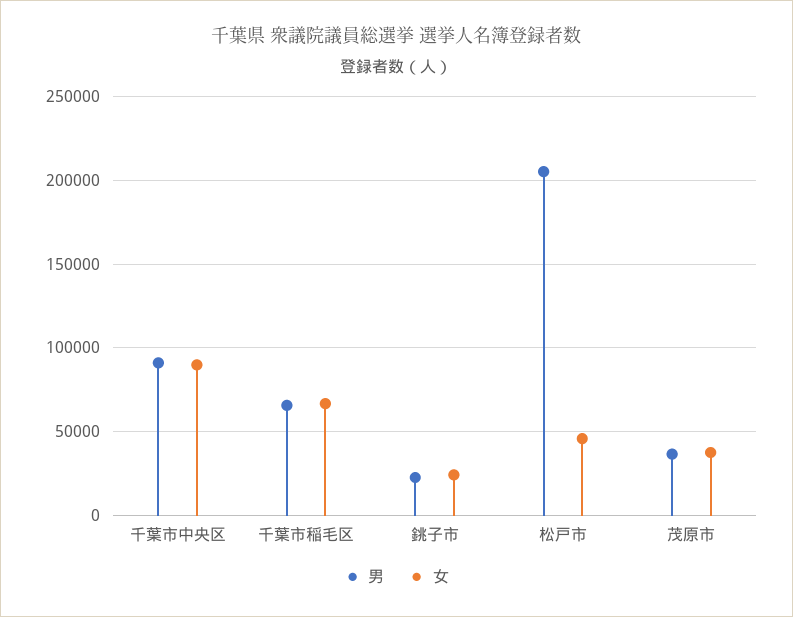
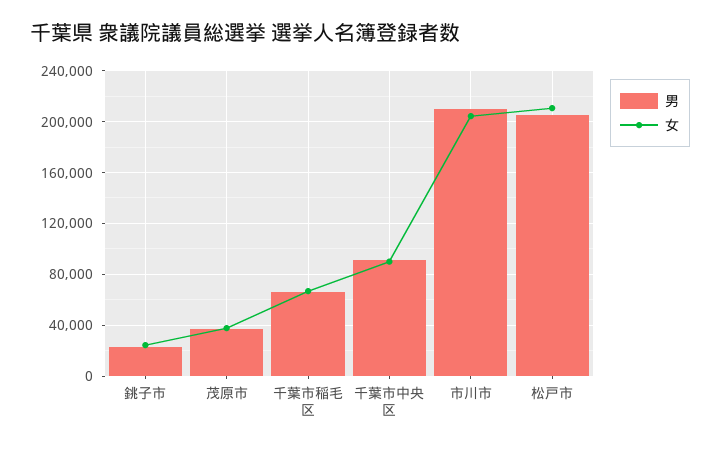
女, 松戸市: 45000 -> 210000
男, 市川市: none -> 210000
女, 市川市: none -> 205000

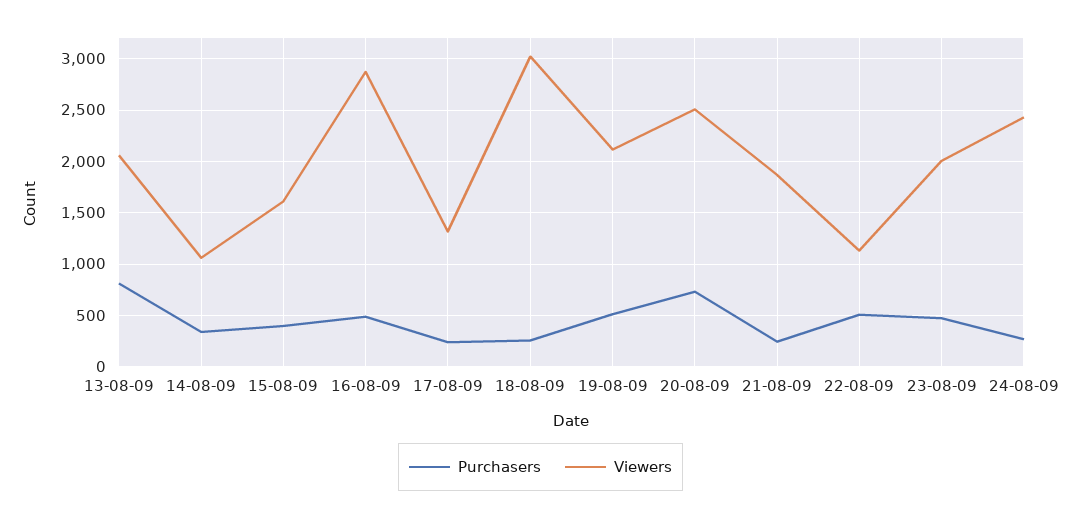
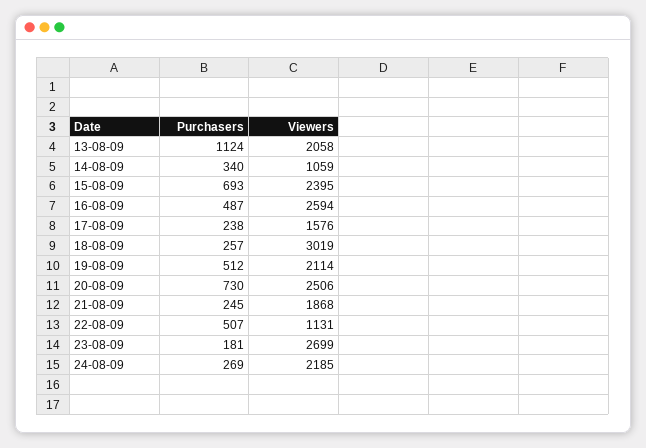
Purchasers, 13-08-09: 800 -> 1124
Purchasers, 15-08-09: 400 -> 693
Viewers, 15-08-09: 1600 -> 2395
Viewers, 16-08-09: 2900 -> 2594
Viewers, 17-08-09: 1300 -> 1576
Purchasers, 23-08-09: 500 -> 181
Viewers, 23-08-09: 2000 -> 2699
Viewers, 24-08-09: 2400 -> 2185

^^^^

Exercise aim | Down to the last line, set down the data above exactly, and omit all images.

Your solution |
女, 松戸市: 45000 -> 210000
男, 市川市: none -> 210000
女, 市川市: none -> 205000

Purchasers, 13-08-09: 800 -> 1124
Purchasers, 15-08-09: 400 -> 693
Viewers, 15-08-09: 1600 -> 2395
Viewers, 16-08-09: 2900 -> 2594
Viewers, 17-08-09: 1300 -> 1576
Purchasers, 23-08-09: 500 -> 181
Viewers, 23-08-09: 2000 -> 2699
Viewers, 24-08-09: 2400 -> 2185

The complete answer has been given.